Give each write a unique id (a timestamp, a long random number, a UUID, or a hash of a key and a value), pick the write with the highest id as winner, and throw away other writes. If a timestamp is used, this technique is known as last write wins (LWW). Although this technique is popular, it is prone to data loss.

3.2.2.2.

Give each replica a unique id, and let writes that originated at a higher numbered replicat to take precedence over over writes that originated at a lower numbered replica. This approach also implies data loss.

3.2.3.3.

Develop a merging algorithm for conflicting values, if possible.

3.2.3.4.

Record conflicts in an explicit data structure that records all information and handle conflict resolution in application code at some later time.

3.2.3. Multi-Leader Replication Topologies

3.2.3.1. Circular
3.2.3.2. Star
3.2.3.3. All-to-all

4. Leaderless replication

Popularized by Amazon DynamoDB paper and implementation. Cassandra is an open source database with leaderless replication inspired by DynamoDB.

4.1.

The replication system should ensure that eventually all data is copied to all nodes. After an unavailable node comes back online, how does it catch up on the writes it missed?

4.1.1. Read repair

When a client makes a read from several nodes in parallel, it can detect any stale responses. When it detects a stale response a client can write back new value to the replica with stale response.

4.1.2. Anti-entropy

A background process that constantly checks for differences in data between replicas and copies any missing data from one replica to another. Unlike the replication log in leader-based replication, this anti entropy process does not copy writes in any particular order, and there may be a significant delay before the data is copied.
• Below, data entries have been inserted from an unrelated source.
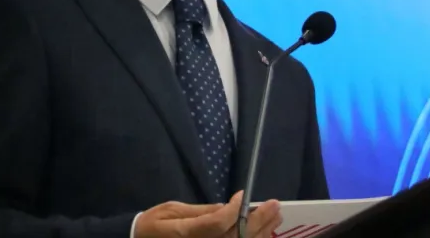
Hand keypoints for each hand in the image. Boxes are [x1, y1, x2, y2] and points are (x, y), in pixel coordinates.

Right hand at [133, 192, 282, 237]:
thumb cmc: (154, 225)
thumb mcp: (173, 211)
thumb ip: (202, 211)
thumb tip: (228, 207)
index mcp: (185, 234)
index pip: (217, 224)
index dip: (233, 210)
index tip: (242, 195)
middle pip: (235, 237)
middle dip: (258, 221)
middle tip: (274, 205)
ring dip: (261, 232)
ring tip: (274, 217)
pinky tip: (262, 233)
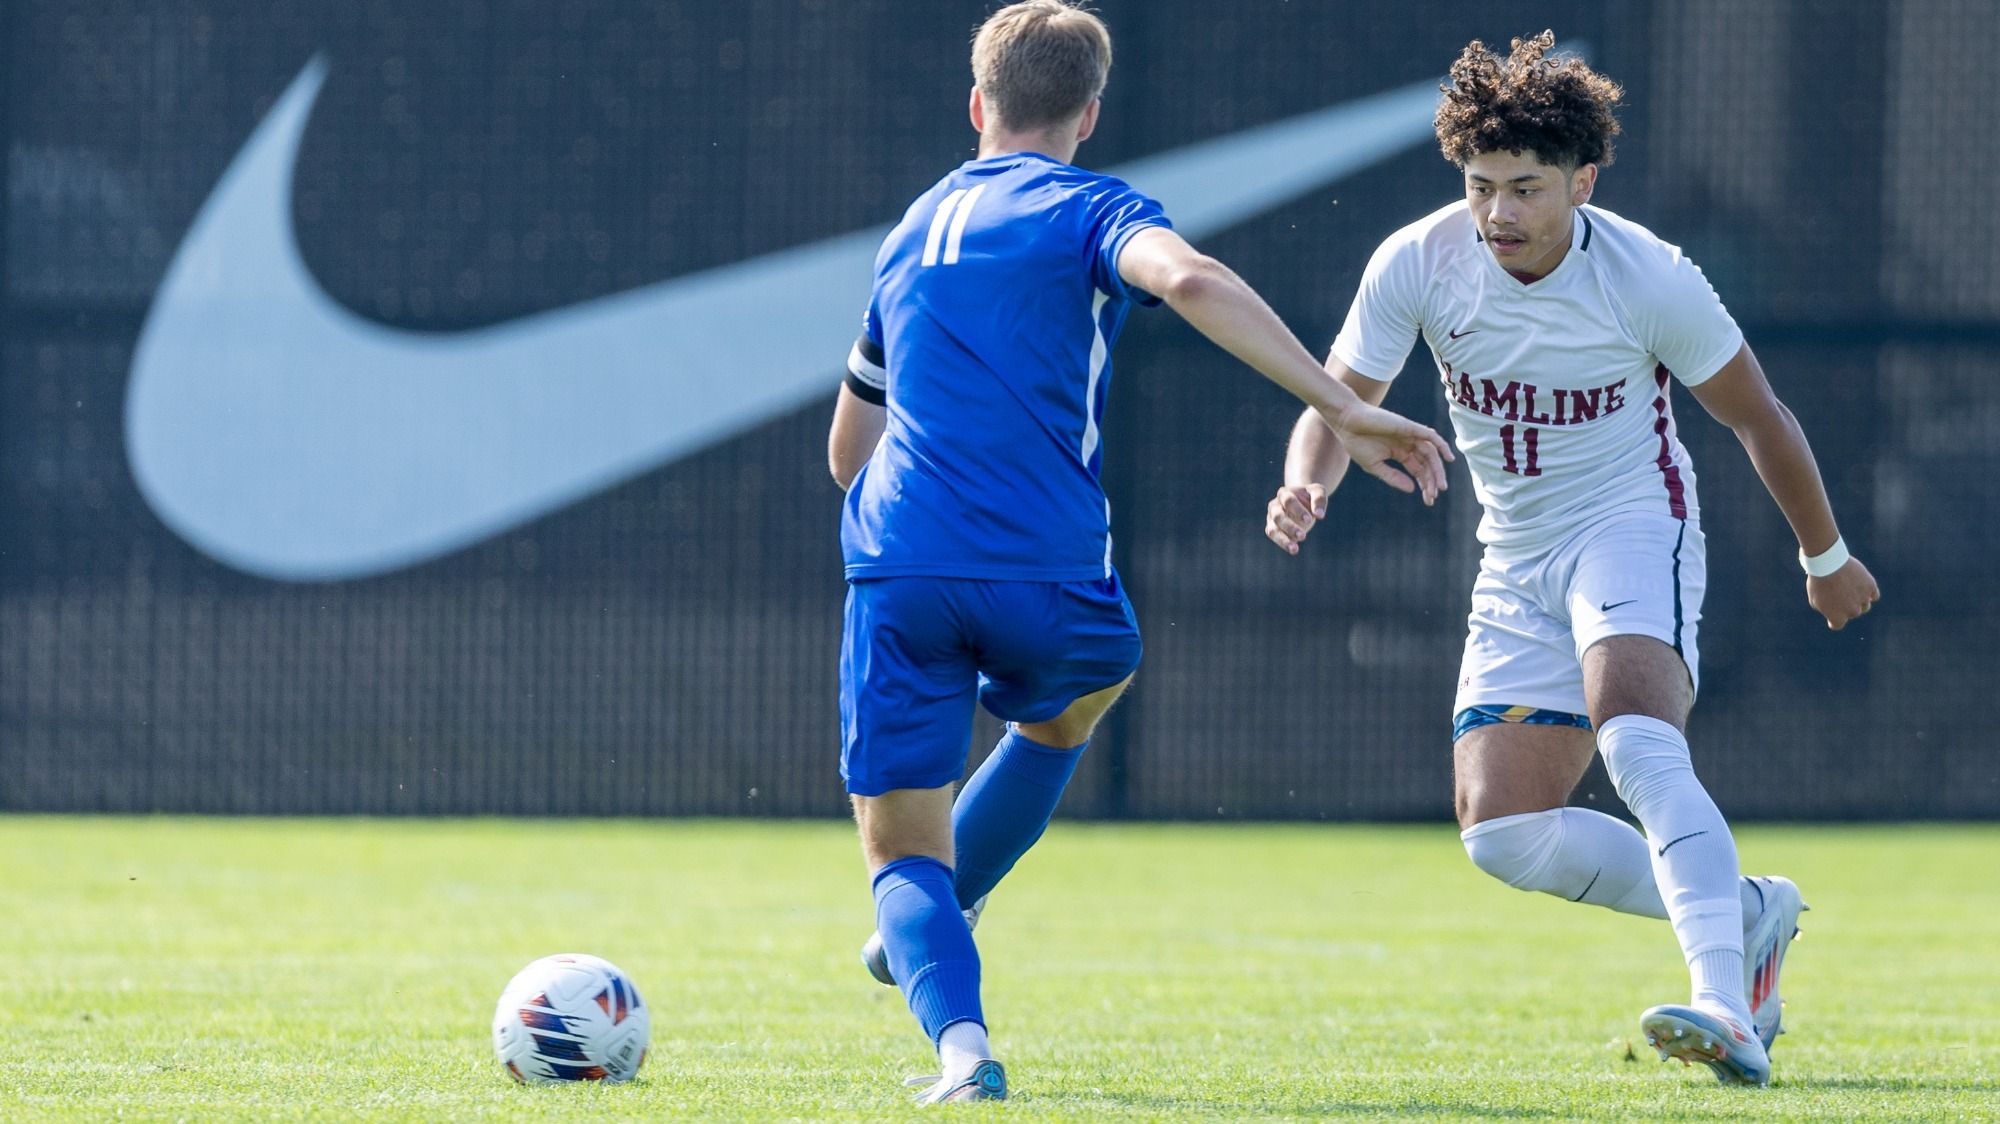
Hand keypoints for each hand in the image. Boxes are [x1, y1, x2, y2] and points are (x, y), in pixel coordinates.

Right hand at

4.2. Quorum for reading and writing

If there are n replicas, each write must be confirmed by w nodes to be considered successful, and we must query at least r node nodes for each read. As long as w + r > n, we expect to get an up-to-date value when reading. This is because the set of nodes you have written to and the set of nodes you are reading from must overlap. Reads and writes that obey these r and w values are known as Quorum reads and writes.